[ワシントン 7日 ロイター] 米労働省が7日発表した1月の雇用統計は、非農業部門雇用者数が前月比11万3000人増にとどまり、伸びは市場予想の18万5000人増を大きく下回った。
失業率は5年ぶりの水準となる6.6%に低下したものの、景気の失速を示唆する内容となった。
市場関係者のコメントは以下の通り。
●雇用情勢の軟化続けば、緩和縮小ペース鈍化の可能性
<レノックス・ウェルス・アドバイザーズのデービッド・カーター最高投資責任者(CIO)>
残念なことに幾分弱めの結果となったほか、過去の発表分についても、さほど前向きな改定とは言えない。天候を弱い内容の要因とは断言できない。雇用市場の状況は改善しつつあるが、今後も一様でない改善となるだろう。

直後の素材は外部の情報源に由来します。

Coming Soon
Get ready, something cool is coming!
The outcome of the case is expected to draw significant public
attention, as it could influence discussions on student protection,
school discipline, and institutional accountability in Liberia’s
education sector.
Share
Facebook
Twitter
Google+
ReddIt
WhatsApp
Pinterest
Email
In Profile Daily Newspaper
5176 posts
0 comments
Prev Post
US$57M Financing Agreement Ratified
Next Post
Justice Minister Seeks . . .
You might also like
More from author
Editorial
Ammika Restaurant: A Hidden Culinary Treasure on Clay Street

雇用情勢の軟化が継続するようであれば、米連邦準備理事会(FRB)は緩和縮小ペースを落とす公算が大きく、株式相場への追い風となる可能性がある。
●失望誘うが株式市場は動じない可能性
<リバティービュー・キャピタル・マネジメントのプレジデント、リック・メクラー氏>
失望を誘うほど低い数字だ。天候の問題を考慮するのは簡単ではない。どちらにしても明らかに失望する内容だ。この数字を無視する人たちもいると思うので、(発表を受け株価指数先物は下げたが)株価は戻すだろう。私の予想では横ばい水準になるだろう。それでも失望する内容だ。

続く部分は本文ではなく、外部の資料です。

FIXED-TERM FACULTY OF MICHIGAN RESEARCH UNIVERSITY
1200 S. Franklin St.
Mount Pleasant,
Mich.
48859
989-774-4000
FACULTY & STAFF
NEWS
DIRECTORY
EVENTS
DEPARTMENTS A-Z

●FRB、天候の正常化待ち緩和縮小ペース調整必要か見極めへ
<ピアーポント・セキュリティーズの首席エコノミスト、スティーブン・スタンレー氏>
やや失望を誘う内容だったが、悲惨というわけではない。かなりのノイズが存在する。昨年12月と今年1月の各部門の動向を見ると、天候がプラス、マイナスどちらの影響を与えたのかは判然としない。米連邦準備理事会(FRB)当局者の間からは、緩和縮小路線を変更するハードルは非常に高いとの見方が示されている。FRBは当局者は天候が正常化するのを待ち、その後、調整が必要かどうかを見極める必要が出てくるだろう。

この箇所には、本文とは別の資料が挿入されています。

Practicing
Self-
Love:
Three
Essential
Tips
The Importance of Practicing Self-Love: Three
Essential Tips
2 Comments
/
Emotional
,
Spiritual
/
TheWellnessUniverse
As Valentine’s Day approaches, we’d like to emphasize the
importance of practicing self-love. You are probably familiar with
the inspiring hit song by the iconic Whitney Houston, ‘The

雇用増のペースが変わることは想定していなかった。10、11月は過度に上振れ、12月は11月の反動で、軟調な結果となった可能性がある。
1月については天候のほか、季節調整や過去分の見直しなど、数多くの要因に左右された。重要なことは、雇用ペースは加速しておらず、依然として過去3年間の雇用増トレンドである17万5000─18万人のレンジにとどまっているということだ。